Découverte d’une Technique Innovante pour Détecter l’Utilisation de l’IA dans les Écrits Scientifiques

Une étude récente publiée par des chercheurs des universités de Tübingen et Northwestern révèle une approche novatrice pour estimer la prévalence de l’utilisation des modèles de langage à grande échelle (LLM) dans la rédaction scientifique. Cette méthode s’appuie sur l’identification de « mots excédentaires » dont la fréquence a augmenté de manière significative depuis l’avènement des LLM fin 2022.

Une méthode inspirée des études sur la pandémie

Les chercheurs ont puisé leur inspiration dans les études mesurant l’impact de la pandémie de COVID-19 via la surmortalité par rapport aux données historiques. En appliquant une démarche similaire, ils ont analysé « l’utilisation excessive de mots » dans les résumés scientifiques publiés sur PubMed entre 2010 et 2024. Cette comparaison a mis en lumière des changements notables dans le vocabulaire, coïncidant avec l’adoption généralisée des LLM.

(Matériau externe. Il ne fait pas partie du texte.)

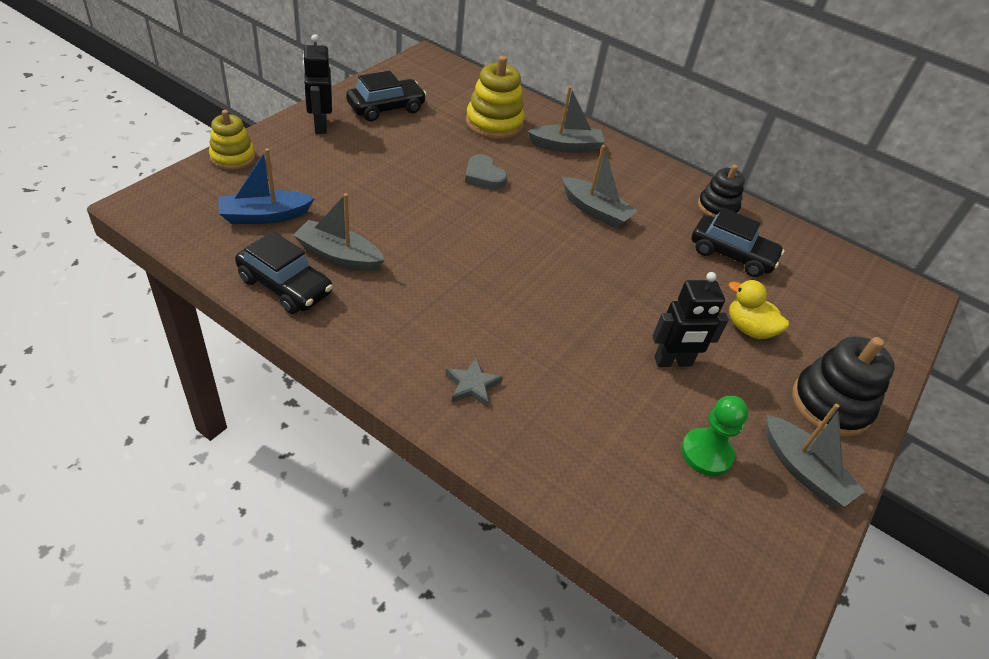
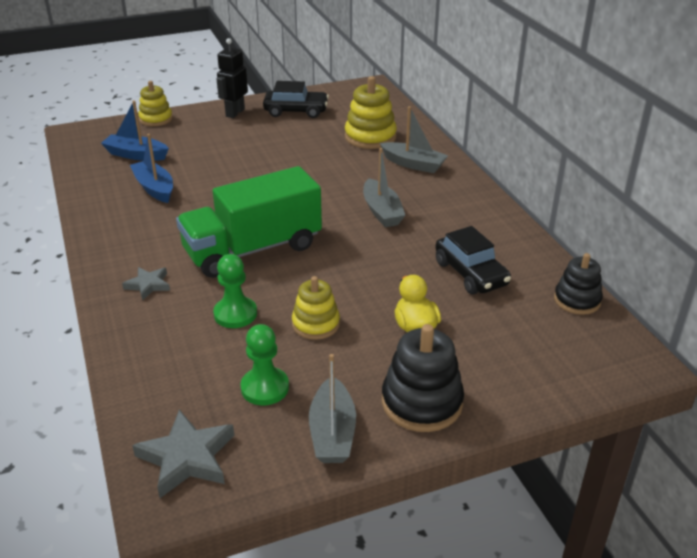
camera: 40 degrees right, 10 degrees down
(285, 286) = (102, 195): black car -> none
(339, 256) = (154, 188): grey boat -> blue boat
(484, 176) = (317, 168): grey heart -> none
(528, 298) = (253, 249): none -> green truck
(594, 382) = (235, 314): none -> green pawn
(673, 362) = (316, 324): black robot -> yellow stacking toy
(717, 207) = (503, 238): black stacking toy -> black stacking toy (577, 300)
(727, 567) = (187, 458): none -> grey star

Analyse de 14 millions de résumés scientifiques

Pour quantifier ces changements, l’équipe a passé au crible 14 millions de résumés, en suivant l’évolution de la fréquence de chaque mot année après année. En comparant la fréquence attendue des mots, basée sur les tendances pré-2023, à leur utilisation réelle en 2023 et 2024, ils ont identifié une hausse spectaculaire de certains termes :

  • « Delves » est apparu 25 fois plus fréquemment que prévu dans les résumés de 2024
  • « Showcase » et « underscores » ont vu leur utilisation multipliée par 9
  • « Potential », « findings », « crucial » et bien d’autres ont connu une augmentation prononcée

Des changements abrupts dans le vocabulaire post-LLM

Cette augmentation de mots spécifiques, baptisés « mots marqueurs », est un indicateur clé de l’utilisation des LLM. Si la langue évolue naturellement, de tels changements brusques et généralisés n’étaient auparavant associés qu’à des événements mondiaux majeurs comme les crises sanitaires. Fait intéressant, l’ère post-LLM a vu une hausse des verbes, adjectifs et adverbes, contrairement aux changements de vocabulaire à forte teneur nominale observés pendant la pandémie.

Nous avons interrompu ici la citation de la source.